Des t-shirts aux codes de l’élite

Mais ce phénomène dépasse les frontières du petit écran. Sur des plateformes comme Etsy ou Amazon, une autre forme d’expression émerge : celle du détournement populaire. T-shirts à slogans (« Piper, no ! », « Drink Myself to Sleep », « Pineapple Suite »), sérigraphies avec le logo officiel de la série, ou encore hommages à Parker Posey. Ces pièces, souvent vendues à moins de 40 €, recyclent l’imaginaire de la série dans un registre parodique mais affectueux.

Ce merchandising spontané témoigne d’un rapport ambigu au luxe. Les spectateurs rejouent, à leur manière, le fantasme d’un hôtel White Lotus (sans l’aspect homicide, espérons-le), troquant les caftans Loewe pour des t-shirts ironiques. En somme, ils visitent virtuellement l’hôtel-boutique de la série en enfilant des vêtements qui relèvent davantage de l’appropriation culturelle pop que de la mode de niche.
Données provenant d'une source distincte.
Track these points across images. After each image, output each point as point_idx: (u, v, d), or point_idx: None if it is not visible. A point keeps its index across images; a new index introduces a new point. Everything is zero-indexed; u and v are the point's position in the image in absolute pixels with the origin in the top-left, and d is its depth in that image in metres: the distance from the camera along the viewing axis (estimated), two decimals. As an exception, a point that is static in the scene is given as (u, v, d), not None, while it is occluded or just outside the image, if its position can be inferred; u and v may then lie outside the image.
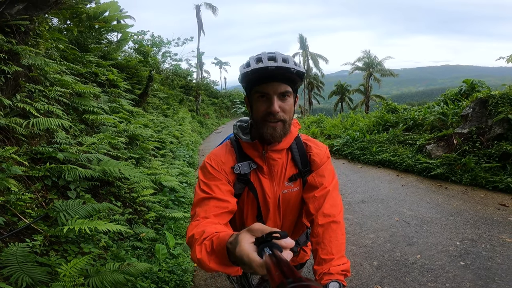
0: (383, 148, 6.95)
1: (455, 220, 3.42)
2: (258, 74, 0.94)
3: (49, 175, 2.55)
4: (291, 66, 0.93)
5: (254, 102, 0.99)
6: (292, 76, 0.96)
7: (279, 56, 0.95)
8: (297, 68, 0.94)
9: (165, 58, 14.74)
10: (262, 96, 0.97)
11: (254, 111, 1.01)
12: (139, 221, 3.00)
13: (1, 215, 1.82)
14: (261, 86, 0.96)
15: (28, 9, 2.58)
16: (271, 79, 0.94)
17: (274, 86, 0.95)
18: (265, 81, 0.95)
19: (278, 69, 0.92)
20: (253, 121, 1.04)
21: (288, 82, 0.97)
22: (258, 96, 0.98)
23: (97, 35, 6.52)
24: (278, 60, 0.93)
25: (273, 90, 0.95)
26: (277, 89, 0.95)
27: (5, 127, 2.44)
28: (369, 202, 4.25)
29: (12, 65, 2.57)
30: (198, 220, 0.91)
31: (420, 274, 2.41)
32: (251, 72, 0.94)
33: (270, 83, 0.95)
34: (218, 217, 0.93)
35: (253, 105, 1.00)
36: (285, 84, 0.96)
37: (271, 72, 0.92)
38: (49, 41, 3.87)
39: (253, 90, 0.99)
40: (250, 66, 0.95)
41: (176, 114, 11.81)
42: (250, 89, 1.01)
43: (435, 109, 7.10)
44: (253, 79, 0.97)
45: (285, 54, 0.98)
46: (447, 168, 5.03)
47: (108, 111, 4.76)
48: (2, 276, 1.53)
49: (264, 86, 0.95)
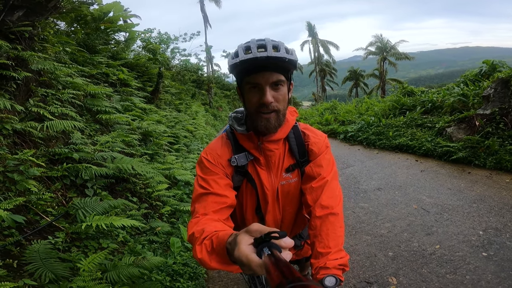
0: (400, 132, 6.73)
1: (478, 207, 3.24)
2: (248, 65, 0.90)
3: (67, 174, 2.64)
4: (282, 55, 0.88)
5: (246, 93, 0.96)
6: (284, 65, 0.91)
7: (269, 44, 0.90)
8: (289, 56, 0.89)
9: (174, 54, 14.83)
10: (253, 87, 0.93)
11: (246, 102, 0.98)
12: (155, 215, 3.08)
13: (24, 214, 1.91)
14: (251, 77, 0.92)
15: (28, 15, 2.63)
16: (262, 69, 0.90)
17: (266, 76, 0.90)
18: (256, 71, 0.91)
19: (269, 59, 0.88)
20: (247, 112, 1.02)
21: (280, 71, 0.92)
22: (249, 87, 0.94)
23: (104, 36, 6.62)
24: (268, 49, 0.88)
25: (265, 80, 0.91)
26: (268, 79, 0.91)
27: (21, 131, 2.53)
28: (386, 190, 4.14)
29: (21, 71, 2.65)
30: (198, 217, 0.90)
31: (438, 265, 2.31)
32: (240, 63, 0.89)
33: (261, 73, 0.90)
34: (217, 213, 0.92)
35: (245, 96, 0.97)
36: (277, 73, 0.92)
37: (261, 62, 0.88)
38: (56, 45, 3.96)
39: (244, 80, 0.95)
40: (238, 56, 0.90)
41: (189, 109, 11.93)
42: (241, 79, 0.97)
43: (455, 91, 6.75)
44: (243, 69, 0.93)
45: (276, 40, 0.92)
46: (470, 152, 4.79)
47: (121, 109, 4.86)
48: (28, 272, 1.61)
49: (255, 76, 0.91)
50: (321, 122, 10.98)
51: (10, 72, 2.60)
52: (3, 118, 2.43)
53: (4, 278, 1.44)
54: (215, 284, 2.33)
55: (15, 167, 2.08)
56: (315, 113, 13.61)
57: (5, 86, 2.64)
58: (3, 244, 1.63)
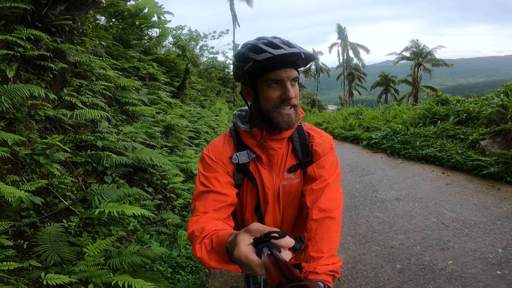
0: (429, 142, 6.37)
1: (502, 224, 3.03)
2: (274, 61, 0.90)
3: (90, 161, 2.82)
4: (301, 50, 0.90)
5: (264, 90, 0.95)
6: (299, 61, 0.95)
7: (286, 41, 0.93)
8: (305, 51, 0.92)
9: (203, 51, 15.16)
10: (275, 83, 0.93)
11: (263, 100, 0.96)
12: (167, 207, 3.19)
13: (43, 197, 2.05)
14: (273, 73, 0.92)
15: (70, 9, 2.83)
16: (285, 65, 0.92)
17: (288, 72, 0.92)
18: (279, 67, 0.92)
19: (293, 55, 0.90)
20: (261, 111, 0.98)
21: (296, 67, 0.95)
22: (269, 84, 0.93)
23: (138, 31, 6.94)
24: (291, 45, 0.91)
25: (287, 76, 0.92)
26: (290, 75, 0.93)
27: (53, 118, 2.74)
28: (405, 201, 3.95)
29: (59, 62, 2.85)
30: (198, 215, 0.91)
31: (446, 282, 2.19)
32: (272, 58, 0.87)
33: (283, 69, 0.92)
34: (217, 212, 0.93)
35: (262, 94, 0.95)
36: (295, 69, 0.95)
37: (286, 58, 0.91)
38: (94, 39, 4.21)
39: (261, 77, 0.94)
40: (264, 52, 0.88)
41: (213, 105, 12.15)
42: (256, 76, 0.95)
43: (494, 101, 6.25)
44: (266, 65, 0.92)
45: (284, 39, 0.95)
46: (503, 167, 4.43)
47: (147, 102, 5.07)
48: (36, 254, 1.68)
49: (277, 72, 0.92)
50: (344, 127, 10.64)
51: (48, 63, 2.82)
52: (37, 105, 2.64)
53: (12, 259, 1.51)
54: (215, 280, 2.37)
55: (42, 150, 2.26)
56: (339, 118, 13.26)
57: (43, 75, 2.86)
58: (18, 225, 1.73)
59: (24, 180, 1.98)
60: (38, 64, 2.77)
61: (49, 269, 1.59)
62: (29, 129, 2.40)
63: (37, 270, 1.55)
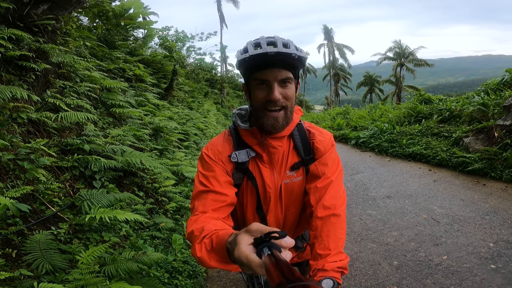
0: (414, 140, 6.55)
1: (491, 219, 3.13)
2: (257, 61, 0.89)
3: (77, 165, 2.70)
4: (292, 51, 0.87)
5: (253, 89, 0.95)
6: (293, 62, 0.90)
7: (279, 41, 0.89)
8: (298, 53, 0.88)
9: (190, 52, 15.00)
10: (261, 83, 0.92)
11: (253, 99, 0.96)
12: (159, 211, 3.10)
13: (30, 203, 1.94)
14: (260, 73, 0.91)
15: (53, 8, 2.71)
16: (271, 65, 0.89)
17: (274, 73, 0.90)
18: (265, 67, 0.90)
19: (279, 55, 0.86)
20: (252, 110, 1.00)
21: (289, 68, 0.91)
22: (257, 84, 0.93)
23: (124, 32, 6.78)
24: (278, 45, 0.87)
25: (273, 77, 0.90)
26: (277, 76, 0.90)
27: (36, 121, 2.61)
28: (395, 198, 4.02)
29: (41, 63, 2.72)
30: (197, 215, 0.90)
31: (443, 277, 2.24)
32: (249, 59, 0.89)
33: (269, 69, 0.90)
34: (216, 211, 0.92)
35: (252, 92, 0.96)
36: (286, 70, 0.91)
37: (271, 58, 0.87)
38: (78, 39, 4.06)
39: (251, 77, 0.94)
40: (248, 52, 0.90)
41: (201, 107, 12.02)
42: (249, 76, 0.96)
43: (475, 100, 6.51)
44: (251, 65, 0.92)
45: (285, 39, 0.91)
46: (486, 163, 4.60)
47: (135, 104, 4.94)
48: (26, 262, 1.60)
49: (264, 72, 0.90)
50: (333, 127, 10.85)
51: (30, 63, 2.68)
52: (20, 108, 2.51)
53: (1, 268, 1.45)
54: (214, 284, 2.32)
55: (26, 155, 2.14)
56: (327, 118, 13.45)
57: (24, 77, 2.72)
58: (5, 233, 1.64)
59: (9, 186, 1.87)
60: (20, 64, 2.64)
61: (41, 278, 1.52)
62: (11, 133, 2.27)
63: (29, 279, 1.48)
Entre satire sociale et esthétique de désir

Si The White Lotus séduit autant, c’est sans doute parce qu’elle conjugue deux approches rarement équilibrées : la critique mordante et le raffinement visuel. Sous le soleil de Koh Samui, les corps transpirent, les secrets suintent, mais les robes restent impeccables, les polos parfaitement repassés, les mocassins bien cirés. Cette tension entre le visible et l’invisible, entre le paraître et l’intime, trouve son paroxysme dans les silhouettes.

Saxon Ratliff (Patrick Schwarzenegger), héritier crétin dans son uniforme Southern Tide, semble déguisé en version low-cost de Roger Federer. Piper, dans ses robes Ralph Lauren inspirées de Brooke Shields, tente désespérément d’échapper au matérialisme familial en affichant… une autre forme de privilège. Même Belinda (Natasha Rothwell), seule survivante des saisons précédentes, venue ici pour travailler, troque son uniforme contre des caftans Verandah dès qu’elle le peut. Le style devient langage, et chaque look, un palimpseste émotionnel.

Du réel à la fiction : une mode qui reflète notre époque

Ce qui fascine enfin dans The White Lotus, c’est sa capacité à refléter la complexité de notre rapport au vêtement. Dans un monde où l’on consomme à la fois des produits et des symboles, la série offre une lecture aiguë de nos contradictions. On veut le raffinement sans l’ennui, l’ironie sans cynisme, la beauté sans le prix. Le vêtement devient le réceptacle de ce paradoxe : désirable mais dénoncé, exhibé mais moqué.

Et c’est peut-être là que réside la force esthétique de cette série : avoir su transformer un simple resort en Thaïlande en une galerie d’art vivante, une galerie d’art contemporaine éphémère, où chaque pièce textile devient un artefact de la comédie humaine.